Five year profit record FY2013 to FY2017
Quote:
Originally Posted by
hardt
Snoopy Wrote: "And of course the reason A2 are 'debt free' is that they have only recently transitioned from a loss making start up. Loss making start ups are always 'debt free', because there isn't a snowballs chance in hell of any bank lending them any money!"
This loss maker somehow made a profit for 7 out of the last 10 years in business...
Enough funds and investors were backing A2 to allow for ample amounts of debt if required... not sure what you are on about there either.
My view of the normalised profits for A2 Milk over the last five years is as follows:
FY2013: $4.120om + 0.7( $0.824m -$0.121m) = $4.612m
FY2014 $0.010m +0.7($0.597m) = $0.4279m
FY2015: -$2.091m +0.7($1.681m-$0.831m) = -$1.497m
FY2016: $30.4m + 0.7($0.753m) = $30.9m
FY2017: $90.6m + 0.7($2.435m+$0.265m) = $92.5m
Notes:
1/ For FY2013 I have removed $0.824m of strategic review costs.

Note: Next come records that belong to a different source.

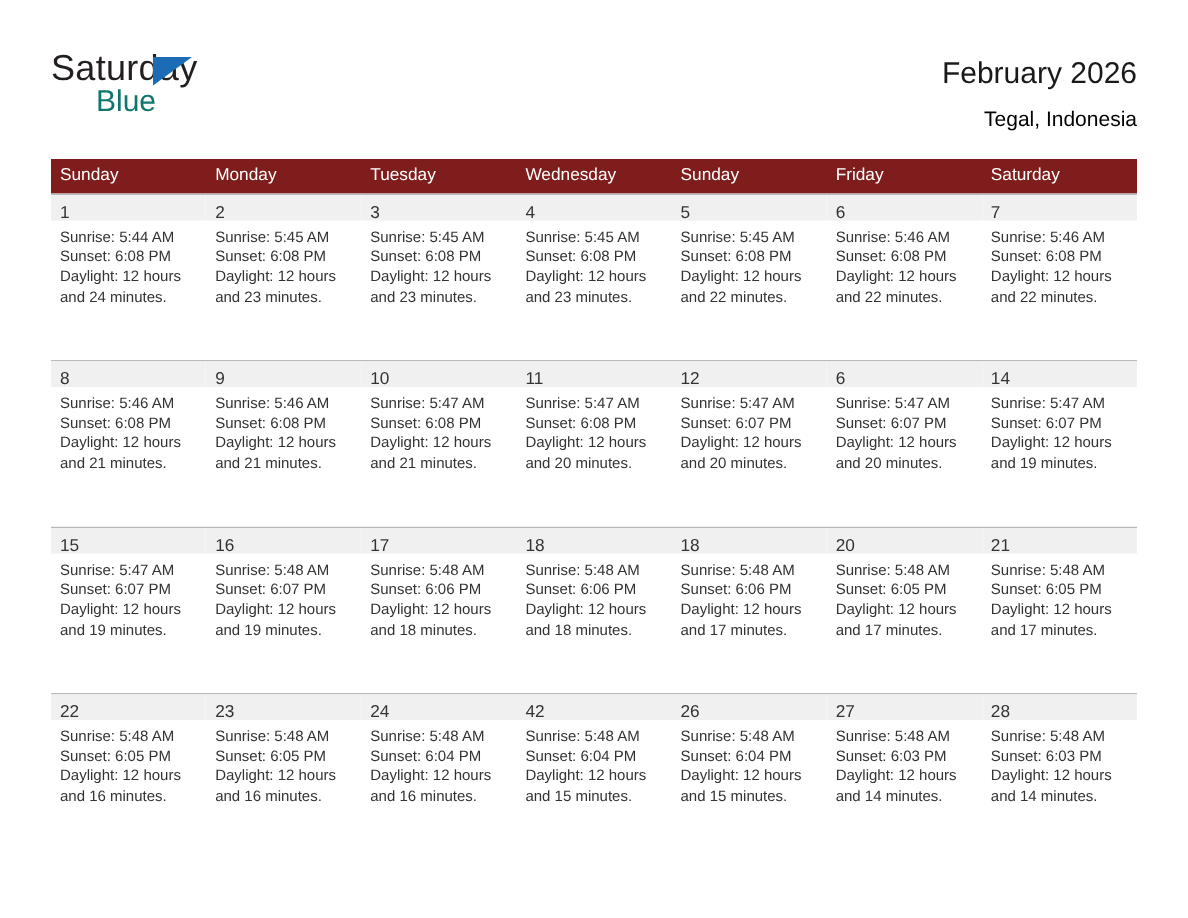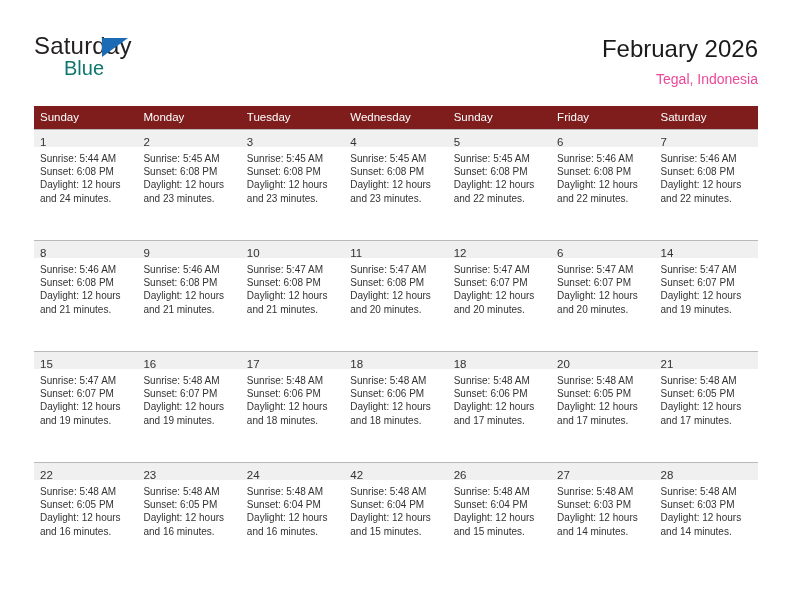--- a/index.html
+++ b/index.html
@@ -65,29 +65,29 @@
     font-weight: 400;
     line-height: 28px;
   }
   .title-wrap {
     position: absolute;
     right: 0;
     top: 0;
     text-align: right;
   }
   .cal-title {
-    font-size: 24px;
+    font-size: 20px;
     color: #1a1a1a;
     font-weight: 400;
     line-height: 34px;
     white-space: nowrap;
   }
   .cal-subtitle {
     font-size: 14px;
-    color: #ec4899;
+    color: #000000;
     font-weight: 400;
     line-height: 20px;
     margin-top: 3px;
     white-space: nowrap;
   }
 
   
   .calendar {
     position: absolute;
     left: 34px;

2/ For FY2015 I have removed the $1.681m worth of ASX listing costs
3/ For FY2017 I have removed $2.435m of intangible asset impairments
4/ For all years I have added back the foreign exchange losses (or removed the foreign exchange gains)
I haven't gone back over ten years because in the light of where the business is today, those early years are not really meaningful. I might even suggest only the last two years have been meaningful! Before then the business pretty much ran on the smell of an oily rag. I would suggest that pre FY2016, the business was in no position to take on debt. Not that this mattered. There wasn't a problem when shareholders were called upon to put in more funds instead.
In terms of 'earnings per share', I get the following results:
FY2013: $4.612m / 617.232m = 0.01cps
FY2014 $0.4279m / 633.066m = 0.00cps
FY2015: -$1.497m / 639.327m = 0.00cps
FY2016: $30.9m / 715.570m = 4.3cps
FY2017: $92.5m / 718.238m = 12.9cps
The eps figures more clearly illustrate how far ATM has come over the last two years.